● Provided records
++++

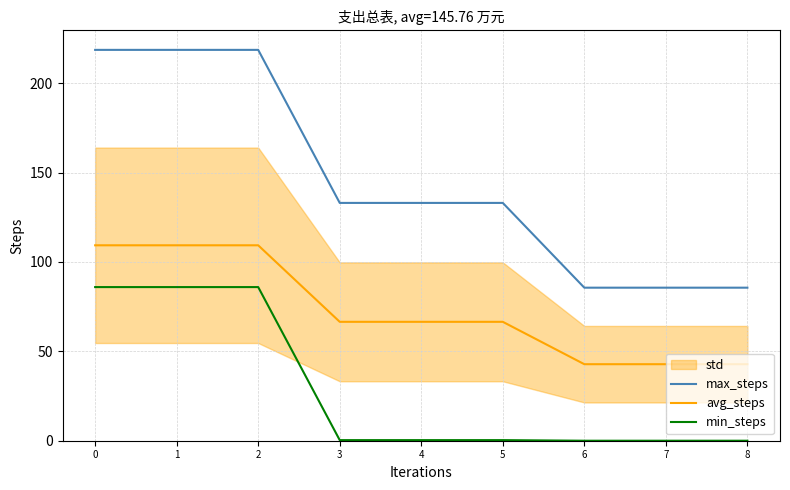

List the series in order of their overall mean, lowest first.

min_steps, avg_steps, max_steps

++++

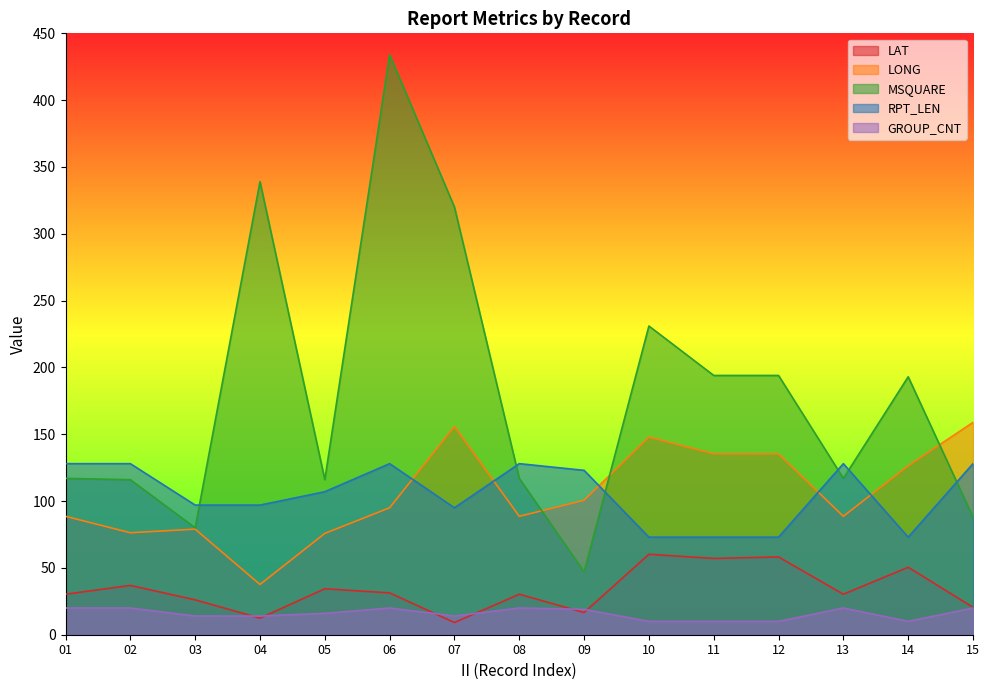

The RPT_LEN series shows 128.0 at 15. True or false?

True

++++

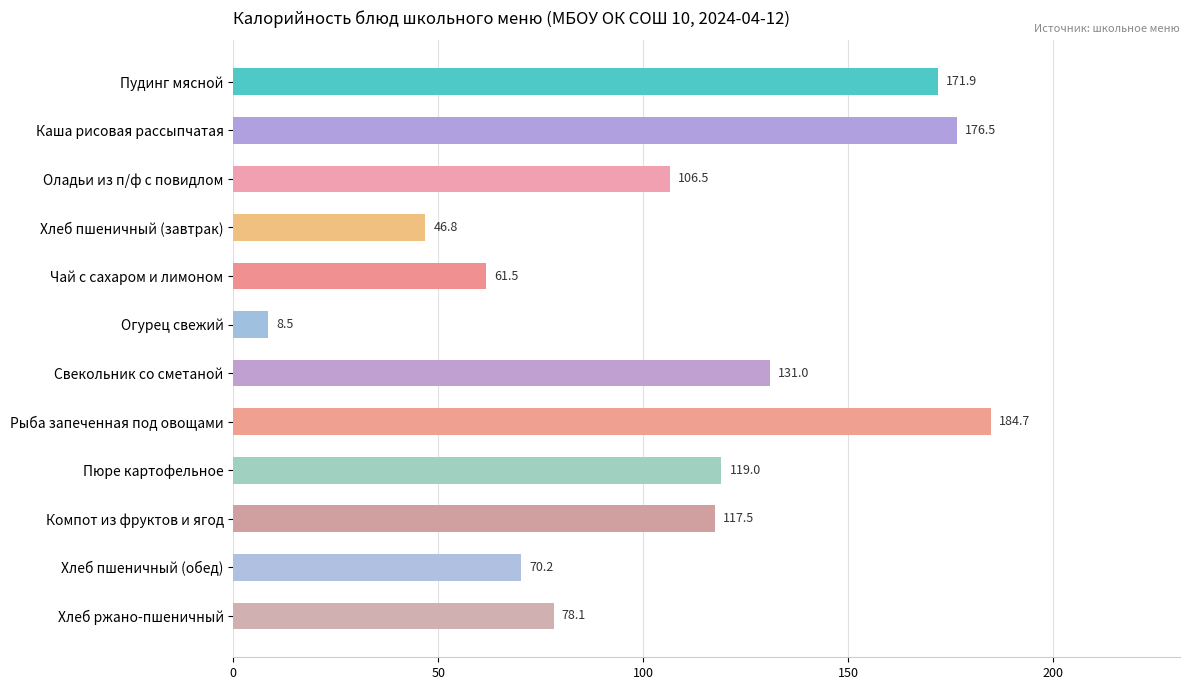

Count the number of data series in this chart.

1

++++

Copy out every line in the entries above that contains the word "series", matching its capitalization exactly.

● Solution for this problem
List the series in order of their overall mean, lowest first.
The RPT_LEN series shows 128.0 at 15. True or false?
Count the number of data series in this chart.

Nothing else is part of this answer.